FIG. 4 is an illustration of a system 400 for obtaining images of a subject and processing the images to produce an output image which is devoid of intensity variations due to 2D features such as colors, graphics and tape, according to an embodiment of the present disclosure. A subject 410 is one or more objects which will be represented in images or sensor data. To continue with the example used throughout this disclosure, the subject 410 could be a collection of boxes on a pallet. However, the subject 410 could be a single object such as a box, or any other plurality of objects. The techniques of the present disclosure will work on any embodiment of the subject 410, and work particularly well when the subject 410 has a relatively planar top surface 412, or any other relatively planar surface where 2D features such as colors, graphics and tape exist which need to be removed from an output image.
FIG. 4 describes one embodiment of the disclosed technique in some detail. The example embodiment of FIG. 4 depicts a scenario where the subject 410 has a horizontal top surface 412 for which an image is needed which is devoid of intensity variations due to 2D features. The placement of lights and camera in FIG. 4 are suitable for a top surface imaging scenario. However, the scenario of FIG. 4 is merely an example to illustrate the disclosed technique. Many other imaging scenarios are possible using the same disclosed techniques—such as imaging vertical side surfaces of a subject, imaging surfaces which are at oblique angles relative to vertical and horizontal directions, etc. Some scenarios involve more than one surface being imaged, more than two light sources, and combinations of output images into a composite. These scenarios are discussed further below. Again, FIG. 4 illustrates one specific, non-limiting example.
A first light 420 and a second light 422 are fixed at different locations directed downward at an oblique angle toward the subject 410. The lights 420/422 should not be directed vertically downward onto the horizontal top surface 412, but rather should have an aiming angle which is between vertical and horizontal. In one embodiment, the lights 420/422 have an elevation angle of 25-45° above horizontal; higher or lower elevation angles are also suitable. In a preferred embodiment, the lights 420/422 each have the same elevation angle above horizontal.
The lights 420/422 must be located in different positions from each other, as the intention is to illuminate the subject 410 differently in different images. In one embodiment, the lights 420/422, when viewed from directly above the subject 410, have positions and aiming vectors which are about 90° apart in the top view. However, other relative positional angles are also suitable—including the lights 420/422 being 180° apart in the top view (directly opposite each other). In one embodiment, the lights 420/422 are light emitting diode (LED) lights, although other types of lights are also suitable.
The workspace where the subject 410 is located will typically have sources of ambient light besides the lights 420/422. The ambient light could be, for example, a combination of artificial lighting (such as fluorescent light fixtures in a warehouse) and natural sunlight. The presence and uncontrollability of ambient light is usually unavoidable, and thus the presently disclosed techniques have been developed to acknowledge this fact and compensate for it, as discussed below.
A two-dimensional (2D) sensor 430 is fixed at another location, preferably different from the locations of the lights 420/422, and is configured to capture sensor data or images of the subject 410. In one embodiment, the sensor 430 is a digital camera which takes black and white (grayscale) images of the subject 410, the images having a resolution in a range of 1-5 megapixels. Higher or lower resolutions may also be used. Color images may be used, however, the image arithmetic techniques discussed below operate on pixel intensity values, so grayscale images are suitable. The data provided by the 2D sensor 430 will henceforth be referred to as images; however, it should be understood that the other types of 2D sensors and data could also be used. The top surface 412, which will be compensated in the images to purge 2D features including color effects, must be illuminated by both of the lights 420 and 422, and the surface 412 must of course be within the field of view of the sensor 430.

Material shown
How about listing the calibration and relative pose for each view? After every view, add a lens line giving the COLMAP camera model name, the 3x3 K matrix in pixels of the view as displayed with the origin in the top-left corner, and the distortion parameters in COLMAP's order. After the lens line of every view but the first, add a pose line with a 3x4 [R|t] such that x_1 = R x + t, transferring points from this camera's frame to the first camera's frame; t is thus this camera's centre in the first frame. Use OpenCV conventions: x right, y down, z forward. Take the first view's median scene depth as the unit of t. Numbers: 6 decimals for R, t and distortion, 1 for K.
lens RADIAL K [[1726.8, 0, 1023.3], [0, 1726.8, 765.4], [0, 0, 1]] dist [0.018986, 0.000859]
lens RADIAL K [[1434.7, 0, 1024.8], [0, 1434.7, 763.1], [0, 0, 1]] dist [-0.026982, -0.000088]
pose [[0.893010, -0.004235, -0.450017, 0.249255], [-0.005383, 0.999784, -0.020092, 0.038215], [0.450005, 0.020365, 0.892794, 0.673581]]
...
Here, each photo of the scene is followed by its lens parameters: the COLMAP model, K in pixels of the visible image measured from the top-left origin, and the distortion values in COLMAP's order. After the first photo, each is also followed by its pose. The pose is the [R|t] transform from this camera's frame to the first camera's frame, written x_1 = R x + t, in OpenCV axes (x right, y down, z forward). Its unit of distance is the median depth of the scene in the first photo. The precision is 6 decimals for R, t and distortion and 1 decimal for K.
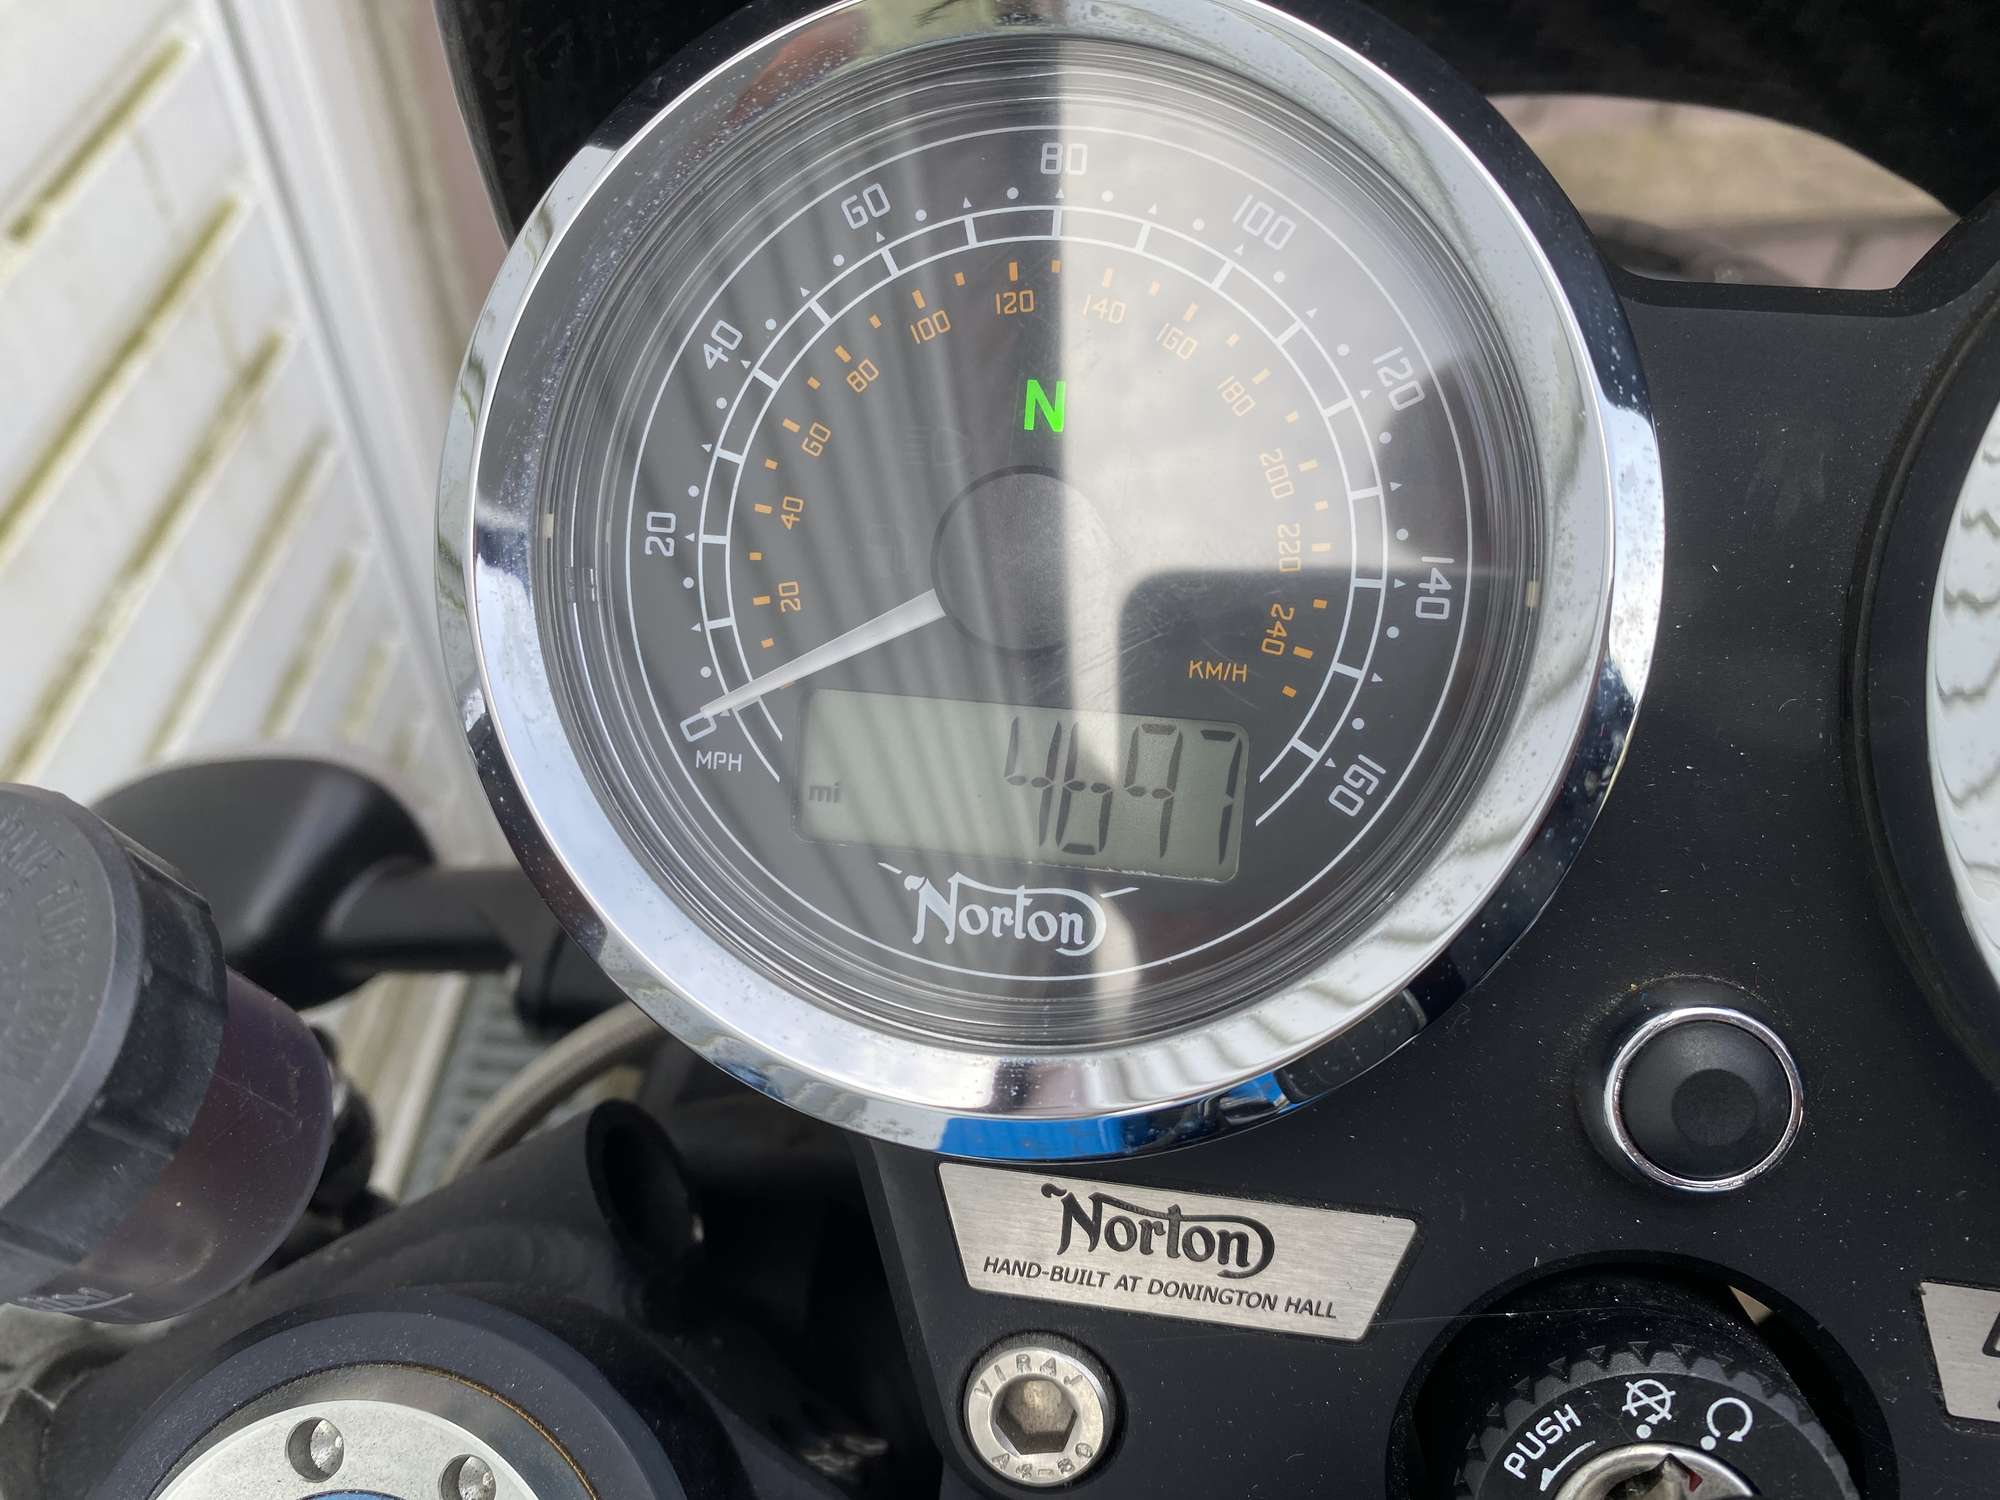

Required work
1. Do these statements agree with the FIG. 4 imaging description? Answer yes or no for each, quoting the deciding words. (a) The lights 420/422 should be aimed vertically downward onto the top surface 412. (b) The lights 420/422 may be placed directly opposite each other in the top view. (c) The sensor 430 must capture color images.
2. In the FIG. 4 imaging description, what resolution range do the sensor's images have in one embodiment?
3. Write the next part of the FIG. 4 imaging description, starting after its final sentence.

Task-by-task answers
1.
(a) No: "The lights 420/422 should not be directed vertically downward onto the horizontal top surface 412"
(b) Yes: "including the lights 420/422 being 180° apart in the top view (directly opposite each other)"
(c) No: "Color images may be used, however, the image arithmetic techniques discussed below operate on pixel intensity values, so grayscale images are suitable."

2. 1-5 megapixels.

3.
A computer 440 receives a set of three images from the sensor 430 for the disclosed image analysis technique. The computer 440 may communicate wirelessly with the sensor 430, or via a hard-wire connection. The computer 440 may also control the lights 420/422. After the subject 410 is in position, the computer 440 may control the acquisition of the three images automatically—including capturing an image with ambient light only (which will be known as IA), an image with ambient light plus the light 420 on and the light 422 off (which will be known as I1), and an image with ambient light plus the light 422 on and the light 420 off (which will be known as I2).
Following is a discussion of how image arithmetic is used to combine the three images in a particular way in order to purge 2D features and enhance 3D features in the subject 410. Lambert's diffuse reflection law can be written as:
I D = L · NCI L ( 1 )
Where ID is the intensity of the diffusely reflected light, IL is the intensity of the incident light (which is assumed to be a point source at infinity), L is the unit vector from the surface to the light, N is the unit normal vector to the surface, and C is the reflectance of the surface (related to the color). It is understood that the Lambert diffuse reflection law assumes that all the light rays emanate from a distant point light source so that they are all parallel to the vector L and all have a constant intensity IL over the camera field of view. Practically, is has been found that the lighting can be made to meet these conditions closely enough that Equation (1) can beneficially be used in the image processing method described below.
Equation (1) can be rewritten to help illustrate the image processing concepts of the present disclosure. The dot product of the vectors L and N is defined as L·N=∥L∥∥N∥ cos θ, where θ is the angle between the surface normal vector and the vector from the surface to the light. Because L and N are unit vectors, ∥L∥ and ∥N∥ are both equal to 1, so L·N=cos θ. Substituting for L·N in Equation (1) yields ID=C IL cos θ. This form of the equation is known as Lambert's cosine law.
Using Lambert's cosine law, the contributions of all ambient light sources to the diffusely reflected light in an image can be defined as:
I D A = ∑ i = 1 M CI A , i cos θ A , i ( 2 )
Where IDA is the intensity of the diffusely reflected light from all ambient light sources (numbering M), IA,i is the intensity of the incident light from a particular ambient light source i, and θA,i is the angle between the surface normal vector and the vector from the surface to the particular ambient light source i.
Referring again to Equation (1) rewritten as Lambert's cosine law, the contributions of the supplemental light sources (the lights 420/422) to the diffusely reflected light in images can be defined as:
I D 1 = CI L 1 cos θ 1 ( 3 ) I D 2 = CI L 2 cos θ 2 ( 4 )
Where in Equation (3) ID1 is the intensity of the diffusely reflected light from supplemental light source 1 (the light 420), IL1 is the intensity of the incident light from supplemental light source 1 (the light 420), and θ1 is the angle between the surface normal vector and the vector from the surface to supplemental light source 1 (the light 420). Equation (4) is defined similarly for supplemental light source 2 (the light 422).
Using the system 400 of FIG. 4, when an image is taken with one of the supplemental light sources (the light 420 or 422) illuminated, the resulting image includes contributions of diffusely reflected light from both that supplemental light source and ambient lighting. That is,
I D 1 , A = I D 1 + I D A ( 5 ) I D 2 , A = I D 2 + I D A ( 6 )
Where in Equation (5) ID1,A is the intensity of the diffusely reflected light from both supplemental light source 1 (the light 420) and ambient; this (ignoring specular reflection for the moment) is the image I1 taken using the system 400. Equation (6) is defined similarly for supplemental light source 2 (the light 422), where ID2,A is represented by the image I2 taken using the system 400.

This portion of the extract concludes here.